Actually, his extremist views predated the presidential campaign, and as the Israeli newspaper Haaretz pointed out, the attacks on liberal Jews continued well after the election. But it is interesting to note that this line of defense is becoming common for the Trump administration. Just yesterday, the Justice Department (in a brief filed with the Ninth Circuit Court of Appeals notifying judges the administration would release a new travel ban order next week) argued strenuously against judicial consideration of Trump’s talk about banning Muslims on the campaign trail in interpreting his actions as president. Candidate Trump was just a “private citizen” who was exercising his First Amendment rights to express what sure sounded like religious bigotry. Presumably Friedman’s profanation of the Holocaust and scurrilous attacks on Americans and Israelis alike would fall under the same exemption for campaign demagoguery.
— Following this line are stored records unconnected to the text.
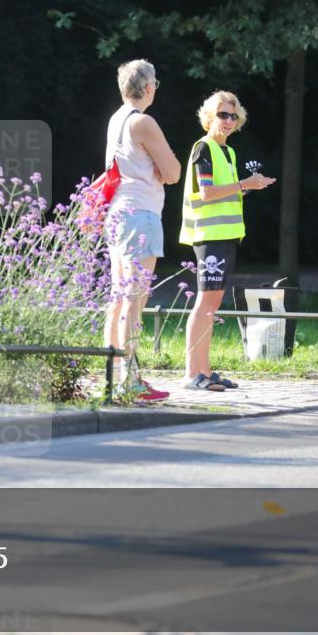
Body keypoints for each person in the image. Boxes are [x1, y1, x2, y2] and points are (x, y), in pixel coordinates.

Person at [179, 91, 276, 392]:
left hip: (226, 237)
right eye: (223, 114)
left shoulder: (228, 152)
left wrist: (250, 187)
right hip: (209, 237)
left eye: (233, 115)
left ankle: (205, 371)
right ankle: (192, 374)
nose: (229, 120)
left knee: (212, 304)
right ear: (209, 116)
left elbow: (226, 191)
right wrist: (245, 184)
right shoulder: (203, 149)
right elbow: (207, 193)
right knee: (205, 304)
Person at [102, 59, 180, 402]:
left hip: (117, 214)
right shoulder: (144, 122)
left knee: (118, 300)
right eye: (155, 84)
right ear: (148, 88)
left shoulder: (116, 119)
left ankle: (112, 375)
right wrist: (163, 169)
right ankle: (129, 380)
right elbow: (174, 171)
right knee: (135, 302)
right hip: (142, 216)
While Friedman had plenty of time to prepare his “so sorry about the demagoguery” defense, he had to be more nimble in dealing with the fallout from Trump’s strange remarks during his press conference earlier this week with Bibi Netanyahu. As you may recall, Trump seemed to express shrugging indifference to the central question of pursuing a one-state or two-state solution to the Israeli-Palestinian conflict. Friedman retracted his prior violent opposition to the two-state solution that has been the cornerstone of U.S. policy for decades, but wisely hedged his bets. Who knows what Trump really meant, or what he will say next on this topic?
But even though Trump complicated his intended envoy’s confirmation hearing with his latest comments, he more than made up for it by completely diverting attention from the Friedman event with his own 80-minute press conference. Who’s going to watch a sideshow when the Greatest Show on Earth is underway just across town?